Le tintement continuait encore et encore...

Alors son intelligence pouvait se remémorer ce qu'il avait fait la veille et ce qu'il aurait pu faire différement. Après une vingtaine de minute sous l'eau chaude à divagueur, il avait fini par sortir, se sécher et enfiler un nouveau pyjama. Il s'était ensuite dirigé vers la cuisine, à peine illuminée par une lampe frémissante, et par l'éclairage du compte à rebours du four qui affichait déséspéremment zéro, tout en émettant périodiquement un petit tintement.

Le tintement s'amplifiait...

Il faisait encore noir dehors, mais cela ne l'avait pas empêché de finir rapidement son café, avalé d'une traite aussi vite que la lumière. Il n'avait aucune envie de profiter de la saveur amère de la boisson, et encore moins d'attendre que cette dernière se refroidisse. Il s'était ensuite installé sur son fauteuil, devant l'écran de son ordinateur, attendant que l'heure tourne, attendant son apparition.

Le tintement s'arrêta.

Il revint à lui alors que sa main pressait la proéminence de son réveil, qui s'enfonça doucement et légèrement. L'appareil venait enfin de s'arrêter de geindre, comme une épouse qui avait passé la nuit à attendre que son mari s'occupe d'elle, désespéremment. Il poussa un soupir, et se redressa, chercha passablement ses chaussons dans le noir. Il enfila sa robe de chambre, et s'en alla comme à son habitude à la cuisine.
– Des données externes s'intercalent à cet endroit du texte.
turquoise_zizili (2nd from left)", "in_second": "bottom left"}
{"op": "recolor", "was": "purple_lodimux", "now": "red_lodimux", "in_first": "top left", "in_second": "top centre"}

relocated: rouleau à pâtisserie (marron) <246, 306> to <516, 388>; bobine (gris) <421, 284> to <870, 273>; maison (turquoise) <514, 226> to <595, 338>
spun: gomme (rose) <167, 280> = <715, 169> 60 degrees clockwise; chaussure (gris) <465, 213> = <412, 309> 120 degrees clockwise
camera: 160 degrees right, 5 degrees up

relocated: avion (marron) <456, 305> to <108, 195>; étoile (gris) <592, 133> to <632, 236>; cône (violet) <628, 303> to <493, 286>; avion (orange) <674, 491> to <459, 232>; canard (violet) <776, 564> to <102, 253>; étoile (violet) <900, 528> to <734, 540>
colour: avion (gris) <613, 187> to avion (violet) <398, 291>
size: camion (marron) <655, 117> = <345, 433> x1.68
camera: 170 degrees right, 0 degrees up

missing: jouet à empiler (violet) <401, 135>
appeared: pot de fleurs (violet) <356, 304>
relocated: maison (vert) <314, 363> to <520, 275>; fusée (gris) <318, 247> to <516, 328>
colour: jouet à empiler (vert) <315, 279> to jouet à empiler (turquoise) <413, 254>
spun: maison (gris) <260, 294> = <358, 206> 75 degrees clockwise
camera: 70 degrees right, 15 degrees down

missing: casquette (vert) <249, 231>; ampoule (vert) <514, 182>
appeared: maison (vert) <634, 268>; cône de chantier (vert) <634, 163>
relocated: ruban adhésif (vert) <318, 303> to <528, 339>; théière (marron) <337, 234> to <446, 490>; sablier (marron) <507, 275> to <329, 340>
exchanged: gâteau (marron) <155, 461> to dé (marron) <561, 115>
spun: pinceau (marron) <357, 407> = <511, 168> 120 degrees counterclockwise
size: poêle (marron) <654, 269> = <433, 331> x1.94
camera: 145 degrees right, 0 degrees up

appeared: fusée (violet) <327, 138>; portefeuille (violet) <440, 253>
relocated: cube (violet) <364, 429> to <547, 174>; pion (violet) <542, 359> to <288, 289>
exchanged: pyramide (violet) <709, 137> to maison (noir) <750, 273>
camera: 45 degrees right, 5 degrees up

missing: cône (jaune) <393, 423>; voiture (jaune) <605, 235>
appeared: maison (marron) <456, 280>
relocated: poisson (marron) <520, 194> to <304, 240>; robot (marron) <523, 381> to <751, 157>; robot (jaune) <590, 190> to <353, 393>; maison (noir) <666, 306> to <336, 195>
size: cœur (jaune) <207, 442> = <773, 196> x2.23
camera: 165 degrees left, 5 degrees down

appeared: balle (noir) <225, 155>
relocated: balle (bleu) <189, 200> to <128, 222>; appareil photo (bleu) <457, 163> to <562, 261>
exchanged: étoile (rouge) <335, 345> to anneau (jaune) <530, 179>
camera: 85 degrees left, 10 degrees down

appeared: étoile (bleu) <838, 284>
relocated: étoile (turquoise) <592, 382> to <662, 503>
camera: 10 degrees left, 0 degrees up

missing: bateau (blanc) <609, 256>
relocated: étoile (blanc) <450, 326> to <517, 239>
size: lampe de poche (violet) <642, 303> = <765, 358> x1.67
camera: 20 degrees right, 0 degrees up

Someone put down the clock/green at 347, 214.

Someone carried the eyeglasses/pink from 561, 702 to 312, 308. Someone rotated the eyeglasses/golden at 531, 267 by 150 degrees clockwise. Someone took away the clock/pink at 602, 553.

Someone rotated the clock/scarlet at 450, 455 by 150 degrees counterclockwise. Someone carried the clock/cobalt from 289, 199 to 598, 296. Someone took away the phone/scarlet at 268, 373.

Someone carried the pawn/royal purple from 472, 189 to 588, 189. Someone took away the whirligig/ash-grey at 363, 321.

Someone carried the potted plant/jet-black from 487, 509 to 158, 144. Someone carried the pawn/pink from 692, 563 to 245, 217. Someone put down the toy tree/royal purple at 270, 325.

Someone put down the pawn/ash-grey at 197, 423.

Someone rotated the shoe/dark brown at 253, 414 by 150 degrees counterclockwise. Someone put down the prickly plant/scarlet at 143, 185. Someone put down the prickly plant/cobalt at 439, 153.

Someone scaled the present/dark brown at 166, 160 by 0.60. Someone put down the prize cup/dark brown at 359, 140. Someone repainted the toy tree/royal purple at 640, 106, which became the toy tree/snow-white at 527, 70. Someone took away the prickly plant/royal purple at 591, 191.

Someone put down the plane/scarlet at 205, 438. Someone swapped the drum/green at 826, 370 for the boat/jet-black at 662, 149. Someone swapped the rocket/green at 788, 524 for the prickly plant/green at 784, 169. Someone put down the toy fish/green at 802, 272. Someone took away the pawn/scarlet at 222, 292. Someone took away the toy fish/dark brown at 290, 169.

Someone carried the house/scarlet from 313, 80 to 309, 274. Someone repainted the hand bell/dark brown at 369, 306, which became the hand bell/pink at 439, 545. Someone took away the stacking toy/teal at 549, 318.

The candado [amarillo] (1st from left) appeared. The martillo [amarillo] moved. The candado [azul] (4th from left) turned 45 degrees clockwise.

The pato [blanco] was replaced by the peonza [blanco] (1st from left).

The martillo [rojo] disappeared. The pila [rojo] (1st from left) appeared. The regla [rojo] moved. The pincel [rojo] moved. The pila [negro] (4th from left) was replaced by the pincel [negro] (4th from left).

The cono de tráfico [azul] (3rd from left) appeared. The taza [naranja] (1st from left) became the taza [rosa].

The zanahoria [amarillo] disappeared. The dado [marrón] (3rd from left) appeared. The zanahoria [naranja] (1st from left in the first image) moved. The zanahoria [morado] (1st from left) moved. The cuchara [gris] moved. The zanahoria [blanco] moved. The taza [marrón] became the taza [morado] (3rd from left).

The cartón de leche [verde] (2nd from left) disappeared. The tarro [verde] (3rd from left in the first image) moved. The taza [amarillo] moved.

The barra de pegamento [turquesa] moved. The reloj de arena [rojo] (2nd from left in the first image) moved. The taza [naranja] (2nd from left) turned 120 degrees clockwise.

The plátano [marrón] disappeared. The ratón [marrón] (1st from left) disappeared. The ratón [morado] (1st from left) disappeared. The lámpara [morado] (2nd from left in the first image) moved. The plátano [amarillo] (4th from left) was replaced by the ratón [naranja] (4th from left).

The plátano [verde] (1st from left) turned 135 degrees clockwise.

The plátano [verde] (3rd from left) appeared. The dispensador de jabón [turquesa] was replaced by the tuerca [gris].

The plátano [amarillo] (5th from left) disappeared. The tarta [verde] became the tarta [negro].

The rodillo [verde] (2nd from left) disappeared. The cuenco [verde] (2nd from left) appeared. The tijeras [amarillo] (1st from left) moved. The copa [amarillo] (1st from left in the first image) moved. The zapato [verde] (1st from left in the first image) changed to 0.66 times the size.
A cet instant, il entendit des rires... Des rires... Qui pouvait bien rire autant à cette heure là, au petit matin... Ces personnes n'avaient-elles aucun sens des responsabilités pour faire autant de bruit dès le réveil ? L'envie lui prenait d'ouvrir la porte et de gueuler, mais sa flemmardise légendaire l'emporta. Il traîna sa pauvre carcasse jusqu'à la salle de bain, se déshabilla et entreprit sa toilette. L'eau coulait doucement sur son corps, son esprit semblait petit à petit s'évader lorsqu'un bruit sourd le fit sortir de sa torpeur. Il sursauta sec. Son corps lui faisait atrocement souffrir, et son coeur battait très certainement au delà de la limite humaine. La pensée de le voir sortir de sa poitrine se matérialisa presque devant son regard, mais rapidement il comprit. Quelqu'un était-il entré chez lui ? Un cambrioleur ? Si c'était le cas ? Que devait-il faire ? Il était nu, dans la salle de bain, sans arme. Doucement, et sans bruit, il baissa le niveau de l'eau, s'extirpa de la cabine de douche pour regarder dans l'entrebaillement. L'appartement était sombre, dans le noir le plus complet. Avait-il éteint la lumière ? Ou était-ce le cambrioleur ?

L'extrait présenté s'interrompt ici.